Our second lesson for today from Romans says, “Everyone who calls on the name of the Lord will be saved.” Everyone? Yes, everyone is invited and if you believe that then you are a Christian. You may not always be faithful, you may not always feel like a Christian or act like one, but you are a child of God because Jesus chose you and enabled you to acknowledge His claim on your life. In fact, that is probably one of the most important things we can do for our
children – keep reminding them who they are and whose they are. They belong to Jesus, because He chose them, and He chose you and me. And he says that you and I, as His dearly loved children, are worth dying for so that we might live with Him forever.
In His second temptation, Satan tells Jesus to worship him. The implication is, “Jesus, why suffer the rejection of people? Why go through the agony of betrayal, denial, and desertion by your closest friends? Why endure the suffering of the cross? You need to look out for yourself. Just worship me, everyone will understand, it makes sense. Don’t be so hard on yourself.” But Jesus came to show God’s love in a unique and sacrificial way. He came to give His life and to demonstrate that God’s love and forgiveness is for everyone. Every day we are tempted to abandon our calling, to take the easy way out, and to live primarily for ourselves. It’s interesting to note that the great trials of our lives, our great crises, are not our greatest danger of turning away from God, because chances are those are the things that will often drive us back to God for the security of His power and love. Instead, our greatest threat or temptation from Satan is to live our lives where we are so busy that we don’t have time for God, our faith gets pushed aside, and we forget who we are and what God has called us to do in this world.
Out in the wilderness, Jesus had nothing to rely on to overcome temptation except the old familiar words of Scripture: “One does not live by bread alone…Worship the Lord your God and serve Him only…Do not put the Lord your God to the test.” He knew that God was with Him, so He didn’t take any shortcuts, He gave Himself to obeying what He knew and believed about God.

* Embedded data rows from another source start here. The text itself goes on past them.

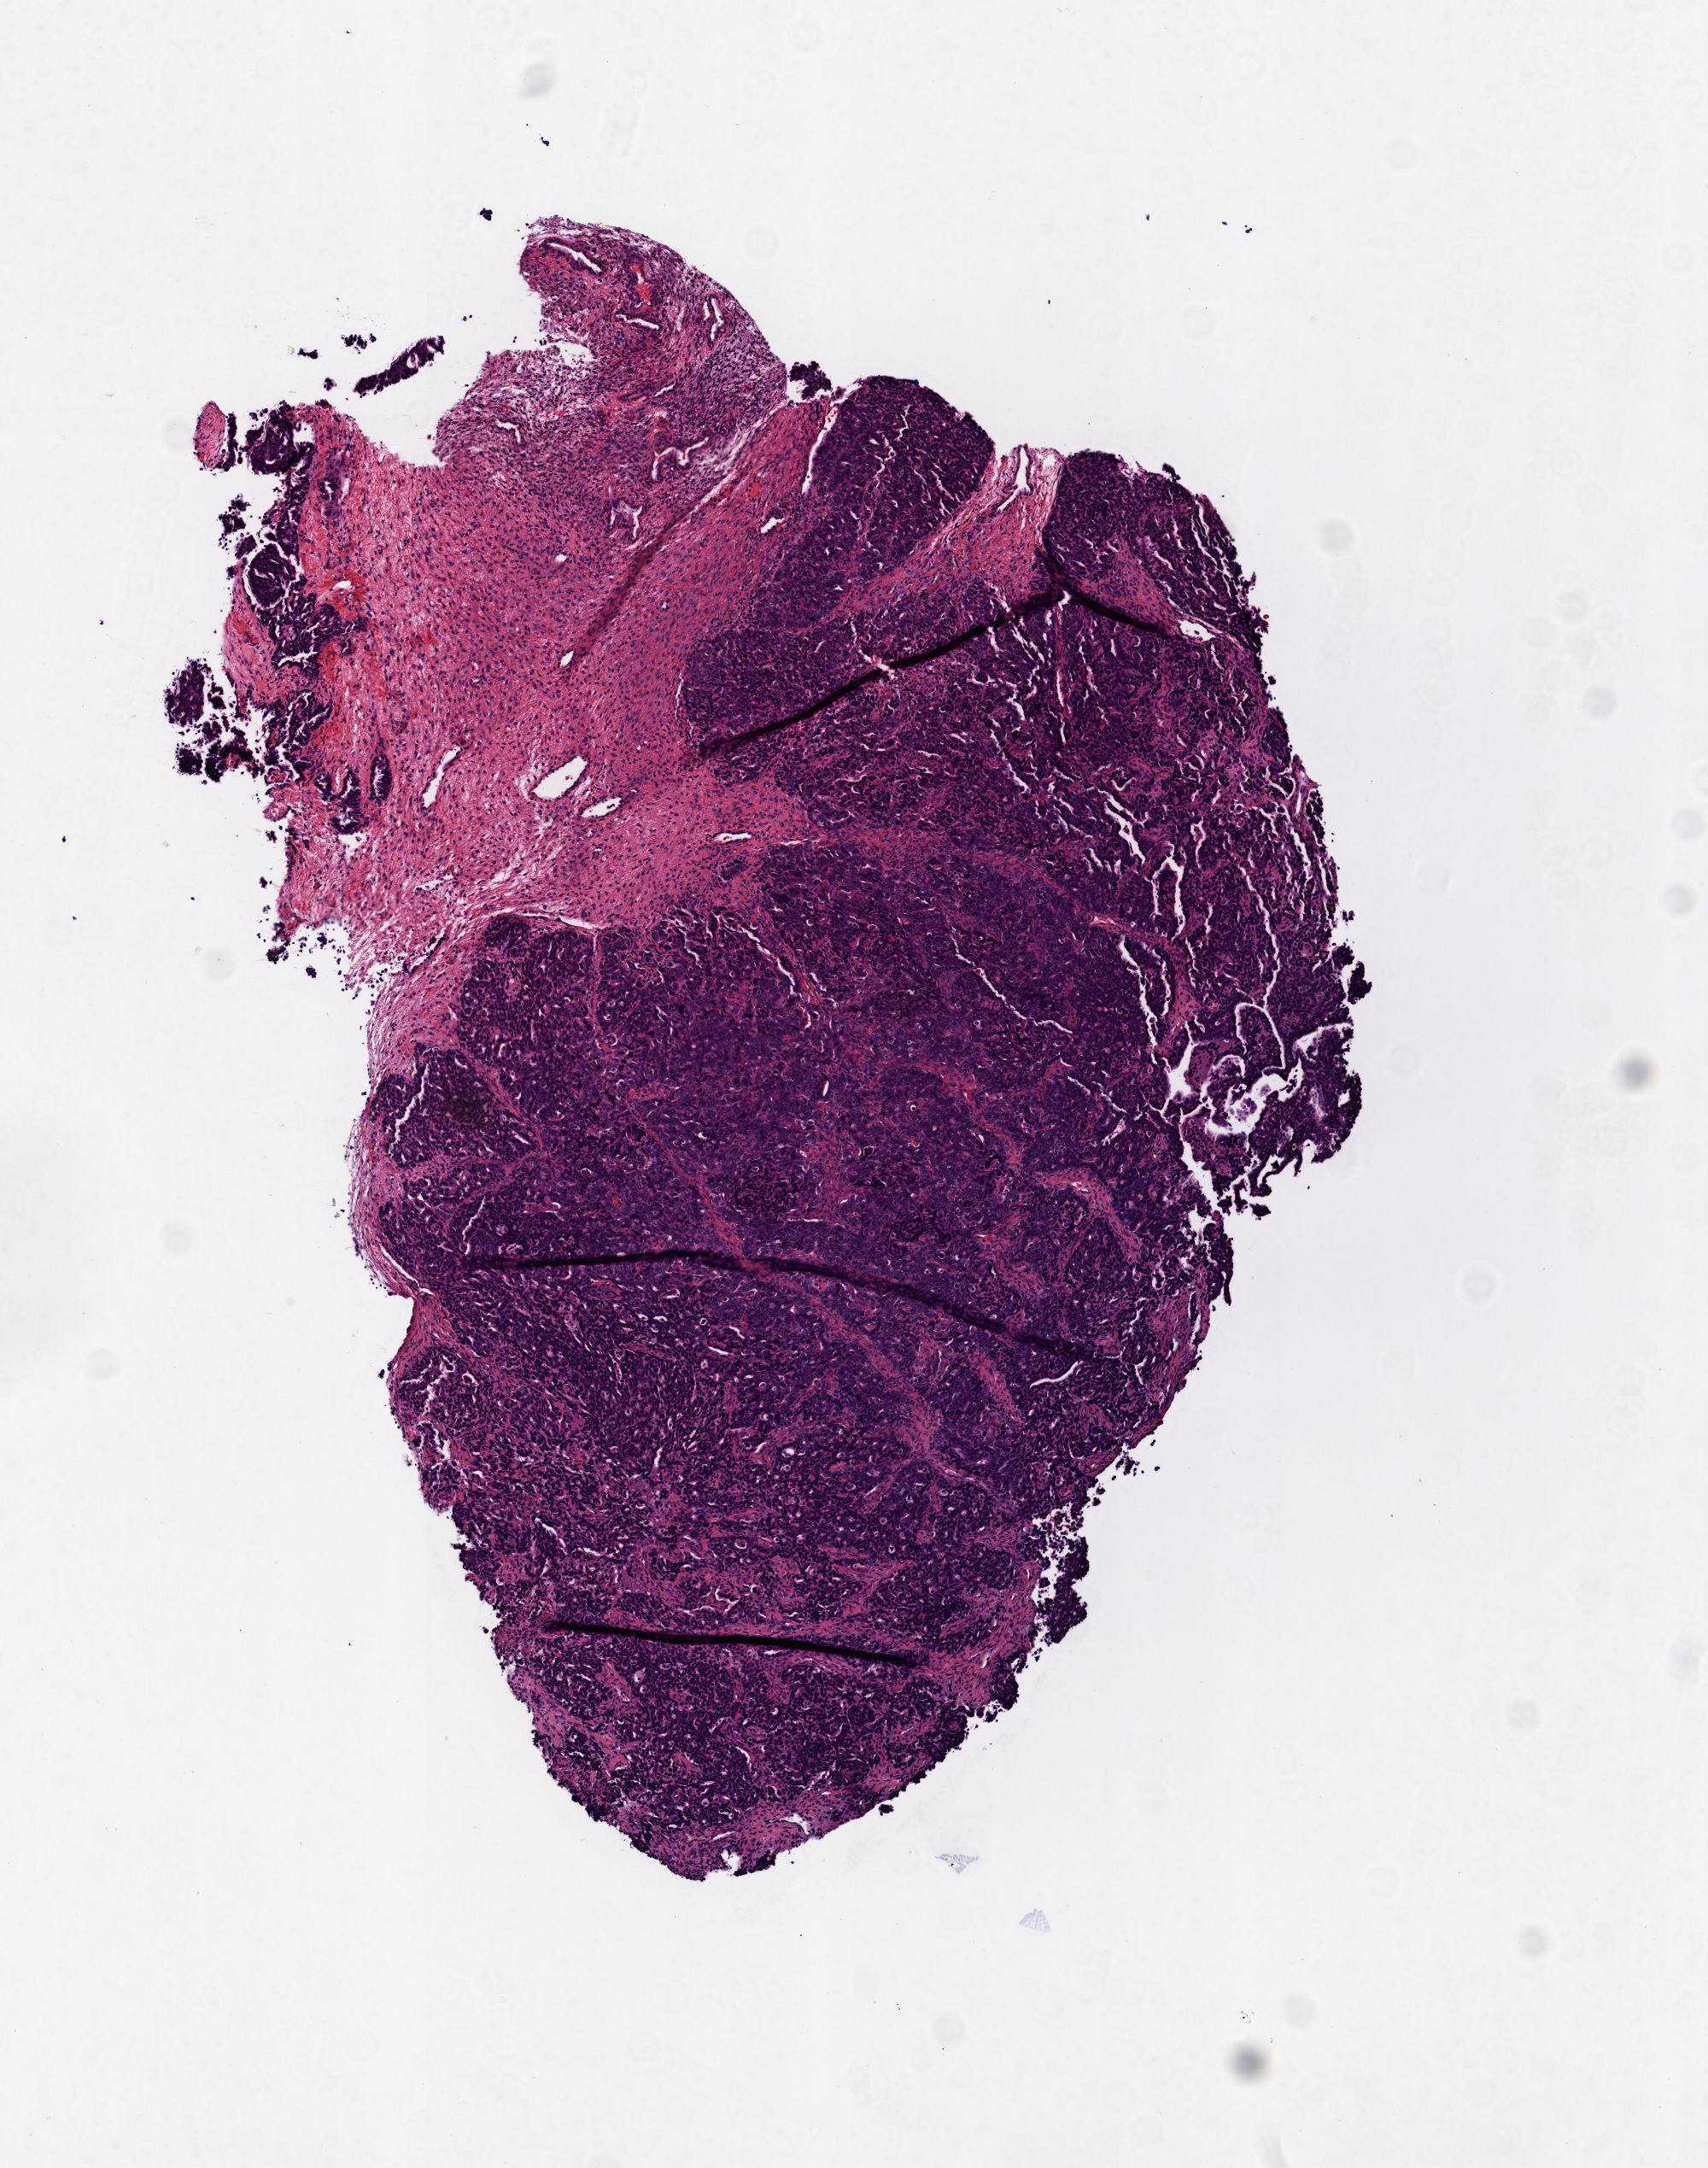
Digitized Hematoxylin and eosin (H&E) stained tissue section (whole slide), low-resolution overview of the scanned area, about 4.0 x 5.1 mm (from a 20x scan); frozen section; primary tumour sample from the ovary. Female, age 67 years at initial diagnosis. Histologic grade: G3 (poorly differentiated). Composition of this section per pathologist review: tumour cells 70%, tumour nuclei 90%, normal cells 0%, stromal cells 30%, necrosis 0%.
Pathologic diagnosis: Serous cystadenocarcinoma, NOS. FIGO stage: IIIC.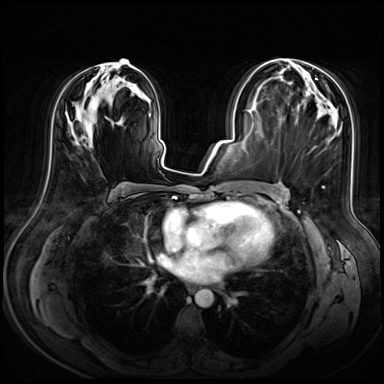
Breast MRI (dynamic contrast-enhanced), one axial slice; slice 33 of 72 in the series (ordered by position); dynamic contrast-enhanced series, time point 2 of 8 at this slice position (early post-contrast); 3 T; TE 1.4 ms, TR 4.3 ms; 2.5 mm slice thickness; 384 × 384 image matrix, field of view 360 × 360 mm. Female patient.
Outlined on this slice (semi-automatic segmentation, software-assisted and operator-edited):
- enhancing-tissue mask used for the functional tumour volume (all voxels passing the contrast-enhancement thresholds inside the analysis volume; usually the tumour): bounding box [x1, y1, x2, y2] px = [80, 59, 136, 147]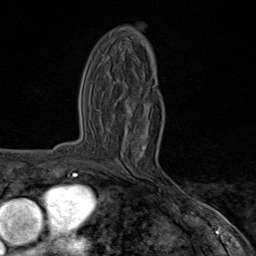
Breast MRI (dynamic contrast-enhanced), one axial slice. Position 39 of 80 along the scan axis. Cropped to one breast. Dynamic contrast-enhanced series, time point 2 of 8 at this slice position (early post-contrast). 1.5 T. TE 1.8 ms, TR 4.3 ms. 2 mm slice thickness. 256 × 256 image matrix, field of view 180 × 180 mm. Female patient.
Structures marked on this image (semi-automatic segmentation, software-assisted and operator-edited):
- enhancing-tissue mask used for the functional tumour volume (all voxels passing the contrast-enhancement thresholds inside the analysis volume; usually the tumour): box from (x=105, y=135) to (x=163, y=190) px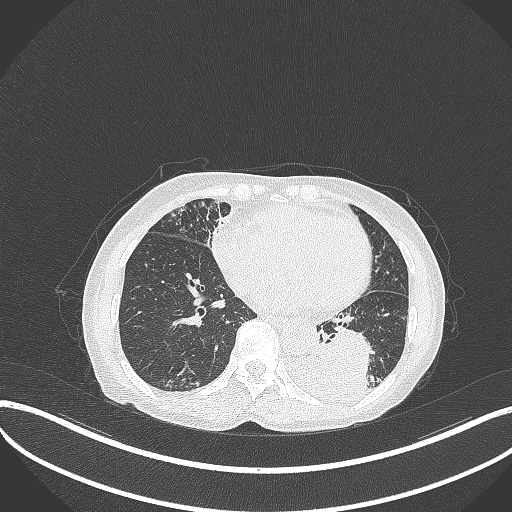
Chest CT, one axial slice; reconstruction kernel B70f; 120 kVp; lung window (W 1500 / L -600 HU); 1 mm slice thickness; 512 × 512 image matrix, field of view 400 × 400 mm. Patient: female, 78 years. Case-level facts recorded for this patient, not image findings: clinical TNM (as recorded): T3 N0 M1.
Annotated regions visible in this slice (bounding box drawn by a radiologist):
- lung tumour (recorded histology: squamous cell carcinoma): bounding box [x1, y1, x2, y2] px = [281, 327, 373, 408]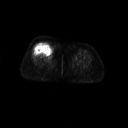
FDG PET of an extremity soft-tissue mass (from a PET/CT study), one axial slice; position 30 of 267 along the scan axis; 3.27 mm slice thickness; 128 × 128 image matrix, field of view 700 × 700 mm. Female patient, age 56 years. Case-level facts recorded for this patient, not image findings: histological type: malignant solitary fibrous tumor; grade: intermediate; site of the primary tumour: right thigh.
Structures marked on this image (expert contour drawn on MRI and transferred to this co-registered scan by the dataset authors):
- gross tumour volume including surrounding oedema: bounding box [x1, y1, x2, y2] px = [35, 41, 55, 58]
- gross tumour volume (mass): [36, 41, 54, 57]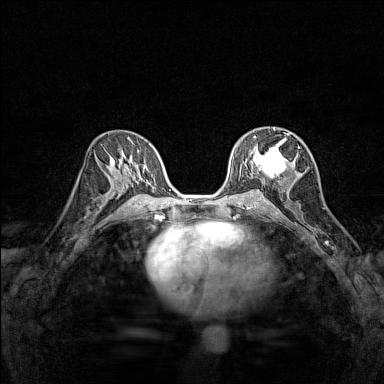
Breast MRI (dynamic contrast-enhanced), one axial slice. Slice 79 of 160 in the series (ordered by position). Dynamic contrast-enhanced series, time point 2 of 7 at this slice position (early post-contrast). 1.5 T. TE 1.8 ms, TR 5 ms. 1 mm slice thickness. 384 × 384 image matrix, field of view 280 × 280 mm. Female patient.
Annotated regions visible in this slice (semi-automatic segmentation, software-assisted and operator-edited):
- enhancing-tissue mask used for the functional tumour volume (all voxels passing the contrast-enhancement thresholds inside the analysis volume; usually the tumour): bounding box [x1, y1, x2, y2] px = [245, 128, 296, 182]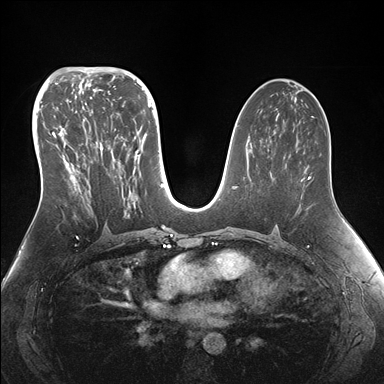
Breast MRI (dynamic contrast-enhanced), one axial slice. Slice 85 of 176 in the series (ordered by position). Dynamic contrast-enhanced series, time point 2 of 7 at this slice position (early post-contrast). 1.5 T. TE 1.5 ms, TR 4.1 ms. 1.1 mm slice thickness. 384 × 384 image matrix. Female patient.
Annotated regions visible in this slice (semi-automatic segmentation, software-assisted and operator-edited):
- enhancing-tissue mask used for the functional tumour volume (all voxels passing the contrast-enhancement thresholds inside the analysis volume; usually the tumour): box from (x=52, y=95) to (x=155, y=215) px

The same is true for us. Often in the midst of temptation, the only thing which enables us to resist Satan is our faith in Jesus and His promises. But when we look to people or things other than Jesus to overcome temptation, I believe God’s question to us in those moments is: “Am I not enough for you?” As God’s children, He will never leave us, so I cannot imagine anything more strengthening and encouraging as we face the temptations and trials of this life.